Gerrymandering: Good or Bad?

Before I forget the idea (which may have already been done), here's a possible way to model the effects of gerrymandering of congressional districts.

Imagine there is an area (state) which needs to be divided into N districts. Voters belong to one of two groups (R and D). Each sub area has a normally distributed percentage d of type D voters (and 1-d of R voters). If districts are assigned randomly, then the expected percentage of D voters in each district is simply d. However, if gerrymandering is allowed, then districts can be created with clear majorities of D and R voters. Will this be good or bad for voters? One way to measure welfare would be to measure the probability that a voter's representative would be in the same group. The higher the probability, the better off are the voters.
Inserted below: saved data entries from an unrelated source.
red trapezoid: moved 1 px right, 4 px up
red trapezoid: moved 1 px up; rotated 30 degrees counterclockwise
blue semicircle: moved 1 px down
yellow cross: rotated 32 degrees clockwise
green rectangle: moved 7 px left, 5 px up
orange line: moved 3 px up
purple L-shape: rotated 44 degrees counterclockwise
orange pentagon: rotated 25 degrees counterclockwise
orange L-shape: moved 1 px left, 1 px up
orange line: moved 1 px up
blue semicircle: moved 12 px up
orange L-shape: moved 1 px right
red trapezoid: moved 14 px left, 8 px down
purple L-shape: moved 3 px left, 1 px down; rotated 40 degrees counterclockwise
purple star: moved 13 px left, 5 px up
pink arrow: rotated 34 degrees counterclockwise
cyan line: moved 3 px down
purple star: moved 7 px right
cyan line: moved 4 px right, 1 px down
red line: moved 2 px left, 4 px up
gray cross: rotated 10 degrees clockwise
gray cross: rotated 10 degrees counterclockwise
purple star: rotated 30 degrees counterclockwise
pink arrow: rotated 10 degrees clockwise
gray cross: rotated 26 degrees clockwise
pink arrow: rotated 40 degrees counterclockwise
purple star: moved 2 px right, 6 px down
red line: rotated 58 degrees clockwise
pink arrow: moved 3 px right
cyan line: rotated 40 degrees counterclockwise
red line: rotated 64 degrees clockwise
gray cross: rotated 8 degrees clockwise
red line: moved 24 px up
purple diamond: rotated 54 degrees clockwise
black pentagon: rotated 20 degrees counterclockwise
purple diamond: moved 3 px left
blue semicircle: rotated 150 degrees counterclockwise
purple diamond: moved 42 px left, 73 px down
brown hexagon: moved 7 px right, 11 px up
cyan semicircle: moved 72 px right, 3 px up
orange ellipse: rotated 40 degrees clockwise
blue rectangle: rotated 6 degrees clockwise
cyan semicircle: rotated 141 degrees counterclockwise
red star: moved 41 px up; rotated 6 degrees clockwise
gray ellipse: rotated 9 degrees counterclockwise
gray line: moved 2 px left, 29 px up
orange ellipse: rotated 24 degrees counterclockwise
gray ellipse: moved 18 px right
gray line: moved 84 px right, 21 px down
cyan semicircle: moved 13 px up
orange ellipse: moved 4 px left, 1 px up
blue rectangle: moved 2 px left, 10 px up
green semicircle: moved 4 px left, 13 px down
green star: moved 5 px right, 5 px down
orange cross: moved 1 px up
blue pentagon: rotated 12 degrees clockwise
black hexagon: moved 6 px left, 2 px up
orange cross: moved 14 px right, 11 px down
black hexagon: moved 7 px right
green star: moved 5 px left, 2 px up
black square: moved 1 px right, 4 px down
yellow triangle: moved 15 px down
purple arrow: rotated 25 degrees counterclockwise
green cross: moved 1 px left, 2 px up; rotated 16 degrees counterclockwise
One other consideration, of course, is competition. The conventional wisdom is that voters are better off if seats are competitive because representatives will be more responsive to voter desires. However, even if a D or R always wins a particular district, there's no reason why (in this model) it has to be the same D or R. Competition at the primary level is still competition.

Loss Aversion and Human Capital

My current project is on loss aversion, education choice, and inter-generational income mobility. I will try to write the introduction tomorrow.

The basic idea is that people develop a reference level of consumption in their first period of life (known as childhood to non-economists). They then must make an education choice in the next period, facing both a direct cost and an opportunity cost.

Because agents are loss averse, they may choose a lower level of education than would maximize lifetime resources in order to avoid losses in the education period. In the final period they earn a wage that is determined by both their education level and their "earnings ability."

There are a number of questions that still need to be answered in the paper:
  1. Is loss aversion necessary, or can I just use habit formation with a standard concave utility?
  2. Can parents take into account the utility of children in making their decisions, or is it ok if they just have "warm-glow" altruism?
  3. Should the direct cost of education be convex or should the opportunity cost be convex? Which is easier to model?
  4. Can the model successfully replicate education choice, inter-generational correlation of income, and the overall income distribution, or is that asking too much?
  5. If wages are stochastic, what is the effect on the education decision? With loss aversion we won't have certainty equivalence, right?
  6. What is the result of using strong vs. weak loss aversion? What are the consumption implications of weak loss aversion?
  7. Should utility depend both on the absolute level of consumption and the difference between current consumption and the reference level? Would that help or hurt the results?
  8. How important is each aspect of the model? Loss aversion, habit formation, borrowing constraint, and bequests.
It will be fun to find out. Maybe.

Welcome to Drafty Economics

In order to make sure I write something everyday, I'm starting this blog. It will contain thoughts and drafts on (hopefully) original economics. And while it will contain much that is apocryphal, or at least wildly inaccurate, it will score over older, more pedestrian blogs in two important respects. First, it will be fascinating for those interested in how graduate students grope in the dark, trying fruitlessly to develop original theories in order to get a cushy academic job and, eventually, tenure. Second, well, actually, there is no second. I expect readership in the single digits. On a good day.